> [THE TASK]:
Copy the listing below exactly, but skip the pictures.

> [ENTRIES SHOWN]:

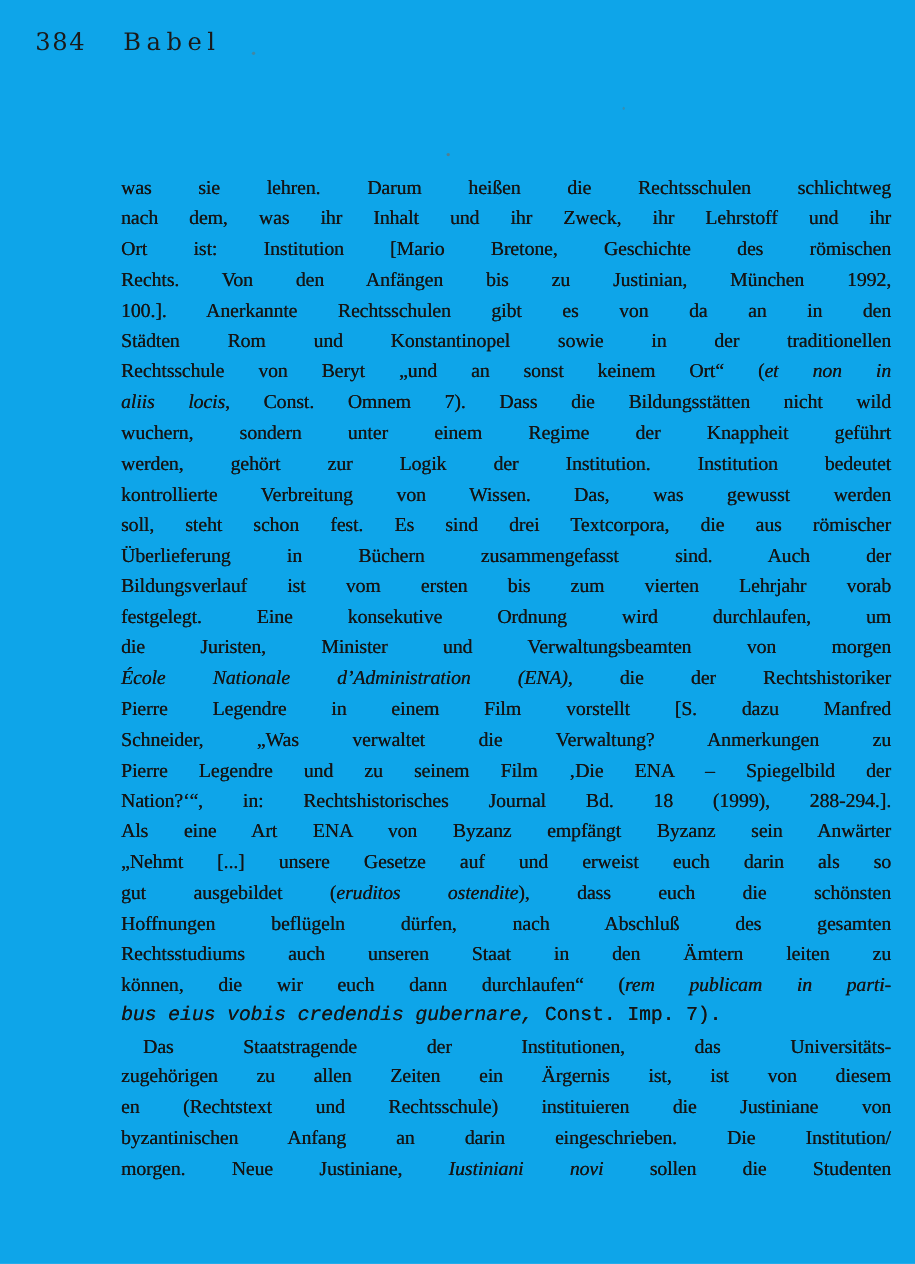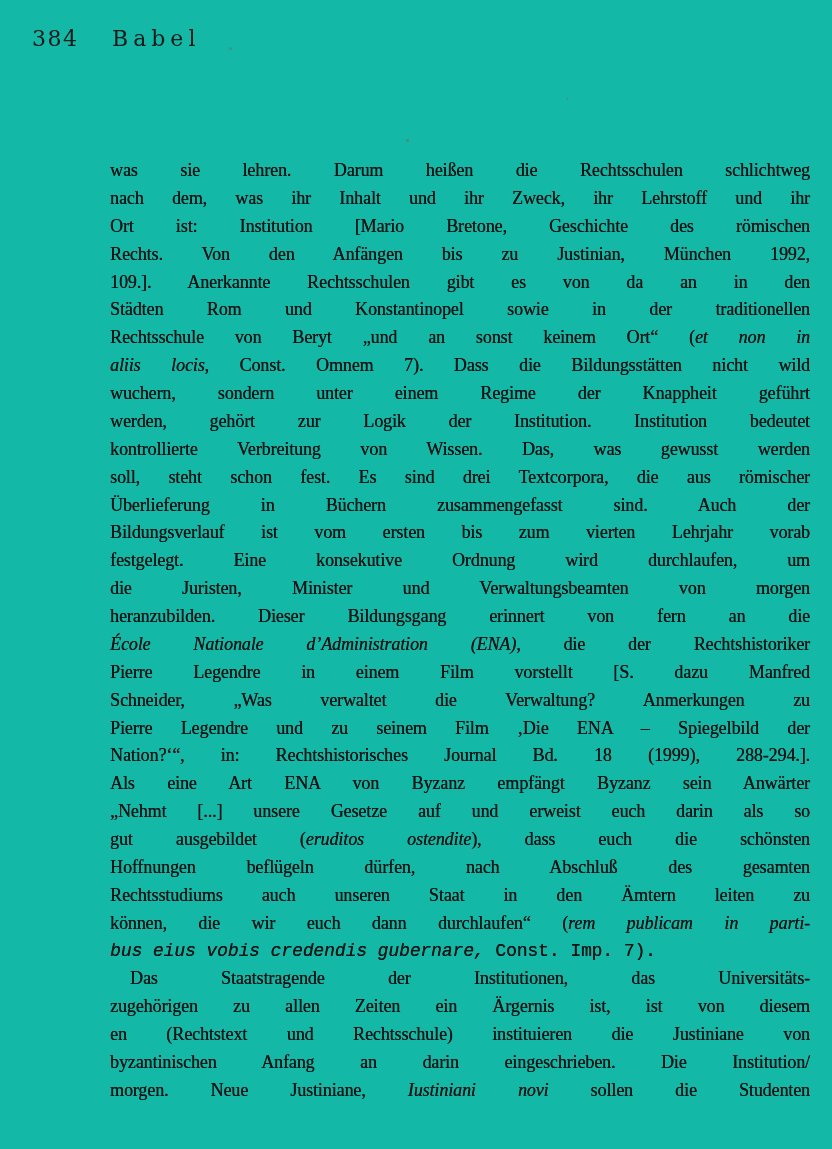--- a/index.html
+++ b/index.html
@@ -6,21 +6,21 @@
   body {
     width: 832px; height: 1149px;
     background: #fbfbf9;
     overflow: hidden;
     position: relative;
     font-family: "Liberation Serif", serif;
     color: #161616;
   }
   .page {
     position: absolute; inset: 0;
-    background: #14b8a6;
+    background: #0ea5e9;
   }
   
   .running-head {
     position: absolute; top: 26px; left: 0; right: 0; height: 30px;
     font-family: "DejaVu Serif", serif;
     font-size: 22px; font-weight: 500; color: #1a1a1a;
   }
   .pagenum { position: absolute; left: 32px; top: 0; letter-spacing: 1.5px; }
   .booktitle { position: absolute; left: 112px; top: 0; letter-spacing: 5px; }
   
@@ -64,33 +64,32 @@
 
   <div class="speck speck-1"></div>
   <div class="speck speck-2"></div>
   <div class="speck speck-3"></div>
 
   <main class="text-block">
       <div class="line"><span>was sie lehren. Darum heißen die Rechtsschulen schlichtweg</span></div>
       <div class="line"><span>nach dem, was ihr Inhalt und ihr Zweck, ihr Lehrstoff und ihr</span></div>
       <div class="line"><span>Ort ist: Institution [Mario Bretone, Geschichte des römischen</span></div>
       <div class="line"><span>Rechts. Von den Anfängen bis zu Justinian, München 1992,</span></div>
-      <div class="line"><span>109.]. Anerkannte Rechtsschulen gibt es von da an in den</span></div>
+      <div class="line"><span>100.]. Anerkannte Rechtsschulen gibt es von da an in den</span></div>
       <div class="line"><span>Städten Rom und Konstantinopel sowie in der traditionellen</span></div>
       <div class="line"><span>Rechtsschule von Beryt „und an sonst keinem Ort“ (</span><span class="it">et non in</span></div>
       <div class="line"><span class="it">aliis locis</span><span>, Const. Omnem 7). Dass die Bildungsstätten nicht wild</span></div>
       <div class="line"><span>wuchern, sondern unter einem Regime der Knappheit geführt</span></div>
       <div class="line"><span>werden, gehört zur Logik der Institution. Institution bedeutet</span></div>
       <div class="line"><span>kontrollierte Verbreitung von Wissen. Das, was gewusst werden</span></div>
       <div class="line"><span>soll, steht schon fest. Es sind drei Textcorpora, die aus römischer</span></div>
       <div class="line"><span>Überlieferung in Büchern zusammengefasst sind. Auch der</span></div>
       <div class="line"><span>Bildungsverlauf ist vom ersten bis zum vierten Lehrjahr vorab</span></div>
       <div class="line"><span>festgelegt. Eine konsekutive Ordnung wird durchlaufen, um</span></div>
       <div class="line"><span>die Juristen, Minister und Verwaltungsbeamten von morgen</span></div>
-      <div class="line"><span>heranzubilden. Dieser Bildungsgang erinnert von fern an die</span></div>
       <div class="line"><span class="it">École Nationale d’Administration (ENA),</span><span> die der Rechtshistoriker</span></div>
       <div class="line"><span>Pierre Legendre in einem Film vorstellt [S. dazu Manfred</span></div>
       <div class="line"><span>Schneider, „Was verwaltet die Verwaltung? Anmerkungen zu</span></div>
       <div class="line"><span>Pierre Legendre und zu seinem Film ‚Die ENA – Spiegelbild der</span></div>
       <div class="line"><span>Nation?‘“, in: Rechtshistorisches Journal Bd. 18 (1999), 288-294.].</span></div>
       <div class="line"><span>Als eine Art ENA von Byzanz empfängt Byzanz sein Anwärter</span></div>
       <div class="line"><span>„Nehmt [...] unsere Gesetze auf und erweist euch darin als so</span></div>
       <div class="line"><span>gut ausgebildet (</span><span class="it">eruditos ostendite</span><span>), dass euch die schönsten</span></div>
       <div class="line"><span>Hoffnungen beflügeln dürfen, nach Abschluß des gesamten</span></div>
       <div class="line"><span>Rechtsstudiums auch unseren Staat in den Ämtern leiten zu</span></div>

> [EXERCISE ANSWER]:
--- a/index.html
+++ b/index.html
@@ -6,21 +6,21 @@
   body {
     width: 832px; height: 1149px;
     background: #fbfbf9;
     overflow: hidden;
     position: relative;
     font-family: "Liberation Serif", serif;
     color: #161616;
   }
   .page {
     position: absolute; inset: 0;
-    background: #14b8a6;
+    background: #0ea5e9;
   }
   
   .running-head {
     position: absolute; top: 26px; left: 0; right: 0; height: 30px;
     font-family: "DejaVu Serif", serif;
     font-size: 22px; font-weight: 500; color: #1a1a1a;
   }
   .pagenum { position: absolute; left: 32px; top: 0; letter-spacing: 1.5px; }
   .booktitle { position: absolute; left: 112px; top: 0; letter-spacing: 5px; }
   
@@ -64,33 +64,32 @@
 
   <div class="speck speck-1"></div>
   <div class="speck speck-2"></div>
   <div class="speck speck-3"></div>
 
   <main class="text-block">
       <div class="line"><span>was sie lehren. Darum heißen die Rechtsschulen schlichtweg</span></div>
       <div class="line"><span>nach dem, was ihr Inhalt und ihr Zweck, ihr Lehrstoff und ihr</span></div>
       <div class="line"><span>Ort ist: Institution [Mario Bretone, Geschichte des römischen</span></div>
       <div class="line"><span>Rechts. Von den Anfängen bis zu Justinian, München 1992,</span></div>
-      <div class="line"><span>109.]. Anerkannte Rechtsschulen gibt es von da an in den</span></div>
+      <div class="line"><span>100.]. Anerkannte Rechtsschulen gibt es von da an in den</span></div>
       <div class="line"><span>Städten Rom und Konstantinopel sowie in der traditionellen</span></div>
       <div class="line"><span>Rechtsschule von Beryt „und an sonst keinem Ort“ (</span><span class="it">et non in</span></div>
       <div class="line"><span class="it">aliis locis</span><span>, Const. Omnem 7). Dass die Bildungsstätten nicht wild</span></div>
       <div class="line"><span>wuchern, sondern unter einem Regime der Knappheit geführt</span></div>
       <div class="line"><span>werden, gehört zur Logik der Institution. Institution bedeutet</span></div>
       <div class="line"><span>kontrollierte Verbreitung von Wissen. Das, was gewusst werden</span></div>
       <div class="line"><span>soll, steht schon fest. Es sind drei Textcorpora, die aus römischer</span></div>
       <div class="line"><span>Überlieferung in Büchern zusammengefasst sind. Auch der</span></div>
       <div class="line"><span>Bildungsverlauf ist vom ersten bis zum vierten Lehrjahr vorab</span></div>
       <div class="line"><span>festgelegt. Eine konsekutive Ordnung wird durchlaufen, um</span></div>
       <div class="line"><span>die Juristen, Minister und Verwaltungsbeamten von morgen</span></div>
-      <div class="line"><span>heranzubilden. Dieser Bildungsgang erinnert von fern an die</span></div>
       <div class="line"><span class="it">École Nationale d’Administration (ENA),</span><span> die der Rechtshistoriker</span></div>
       <div class="line"><span>Pierre Legendre in einem Film vorstellt [S. dazu Manfred</span></div>
       <div class="line"><span>Schneider, „Was verwaltet die Verwaltung? Anmerkungen zu</span></div>
       <div class="line"><span>Pierre Legendre und zu seinem Film ‚Die ENA – Spiegelbild der</span></div>
       <div class="line"><span>Nation?‘“, in: Rechtshistorisches Journal Bd. 18 (1999), 288-294.].</span></div>
       <div class="line"><span>Als eine Art ENA von Byzanz empfängt Byzanz sein Anwärter</span></div>
       <div class="line"><span>„Nehmt [...] unsere Gesetze auf und erweist euch darin als so</span></div>
       <div class="line"><span>gut ausgebildet (</span><span class="it">eruditos ostendite</span><span>), dass euch die schönsten</span></div>
       <div class="line"><span>Hoffnungen beflügeln dürfen, nach Abschluß des gesamten</span></div>
       <div class="line"><span>Rechtsstudiums auch unseren Staat in den Ämtern leiten zu</span></div>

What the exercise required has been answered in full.